Rest is required to reduce the metabolic demands of the injured tissue and to avoid activities that cause stress on the injured area.  Rest immediately after an ACL tear is also needed to avoid disrupting the early phases of the repair process.

Ice: regular icing is a key component to reduce knee swelling, An ice pack should be applied to the knee for 20 minutes every one to two hours within the first 48 to 72 hours after tearing the ACL.  Icing also helps to alleviate pain caused by the injury.

Ice is used to cool and reduce the temperature of the tissue in the injured area, reduce metabolic demand and limit the bleeding.

Compression: wearing a compression bandage or sleeve is also another key component to controlling and reducing knee swelling.

Compression helps limit oozing of fluids from the damaged capillaries into the tissue and controlling the inflammatory process.

Elevation: Keep you knee elevated as much as you can by lying on the floor/couch/bed with sufficient support under the knee such as a towel or pillow.

Elevation of the knee lowers pressure in the local blood vessels and reduce bleeding in the injured area.  It also helps to drain excess fluids and inflammation.

Referral: upon the onset of a sports injuring whether or not it be in relation to the ACL knee or another part of the body, it is very important to see a physician to assist with performing a diagnosis of the injury and to help guide you through your next steps of recovery.
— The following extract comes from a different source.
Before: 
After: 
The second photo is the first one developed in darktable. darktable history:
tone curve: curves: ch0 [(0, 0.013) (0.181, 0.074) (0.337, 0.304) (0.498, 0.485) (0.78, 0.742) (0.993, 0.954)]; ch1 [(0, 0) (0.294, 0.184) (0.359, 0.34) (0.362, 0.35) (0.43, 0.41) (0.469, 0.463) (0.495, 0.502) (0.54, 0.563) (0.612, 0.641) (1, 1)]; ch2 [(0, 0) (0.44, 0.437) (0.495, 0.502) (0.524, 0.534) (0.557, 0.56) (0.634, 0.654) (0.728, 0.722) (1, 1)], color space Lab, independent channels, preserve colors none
  • If you have torn your ACL you should still have strong enough stability in your knee that enables you to walk without the knee buckling!
  • Movements in straight lines including walking and running are normally achievable and should not cause further damage to your knee
  • After incurring an ACL knee injury consult your doctor or physician for a full diagnosis and injury management advice
  • The onset of pain and swelling upon tearing your ACL is likely to have the most signficant impact on your ability to walk in the first 1 to 2 days.  As swelling reduces  walking should become easier
  • No HARM and RICER injury management techniques should begin immediately after the ACL injury to limit further swelling and bleeding
  • Importantly if you suffer an ACL injury then you need to avoid sudden twisting movements or sports that require changes in direction which can cause damage to knee cartilage

Good Luck With Your ACL Injury Rehabilitation!